Google Confirms Free San Francisco WiFi Plans

Google is making a bid to build a San Francisco-wide free wifi network, according to company officials. The company today filed documents in response to San Francisco Mayor Gavin Newsom’s request for information for the city wide network. Google’s WiFi plans were first reported by Business 2.0 magazine as part of the GoogleNet article. The company says if its bid is approved, then it is willing to start the work on the network within weeks.

Google officials say San Francisco residents (and visitors) will enjoy a free 300 kilobits per second, always on connection anywhere in the city. As part of its proposal, the company says it will be offering wholesale access to other service providers, who will offer higher throughput connections to their customers. Google says it plans to use its own authentication services. (That explains the Google WiFi VPN client to some extent). The company is going to use San Diego-based WFI, a cellular network builder company to build out the WiFi network.

The company proposes to build a network using third party hardware. Google officials say, its free WiFi plans are restricted only to San Francisco. The company does offer free wifi access in Mountain View and New York’s Bryant Park.

“San Francisco will be a true test bed for location based services and applications,” says Chris Sacca, principal of new business development at Google. While the initial use of location-based services might be limited to more-focussed and targeted advertising, the potential of location-based services is immense, officials said.

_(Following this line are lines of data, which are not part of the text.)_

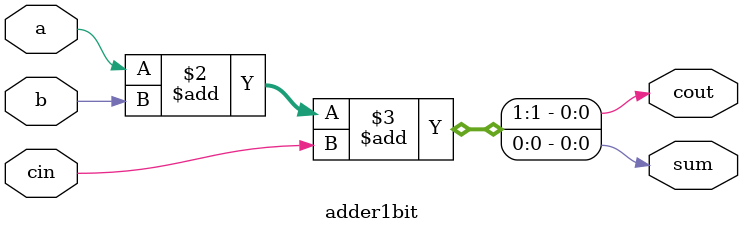
<source format=v>
module adder1bit(a,b,cin,sum,cout);
input a, b, cin;
output reg sum, cout;
always @(*)
begin
	{cout, sum}=a+b+cin;
end
endmodule 
	
</source>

Sacca pointed out that the network bid was in line with Google’s thinking on delivering answers anytime anywhere to anyone, and looking beyond a desktop PC.

When asked if this puts the company in direct conflict with incumbents like SBC and Comcast, Sacca replied, “I think a few months ago, we might have thought that, but we have talked to them and it seems the thinking is evolving amongst other last mile providers.”

I wonder how it impacts others who want to get involved with the muniwireless space? The Google Talk implications on a free network are quite far reaching, if you ask me, but then that’s just me.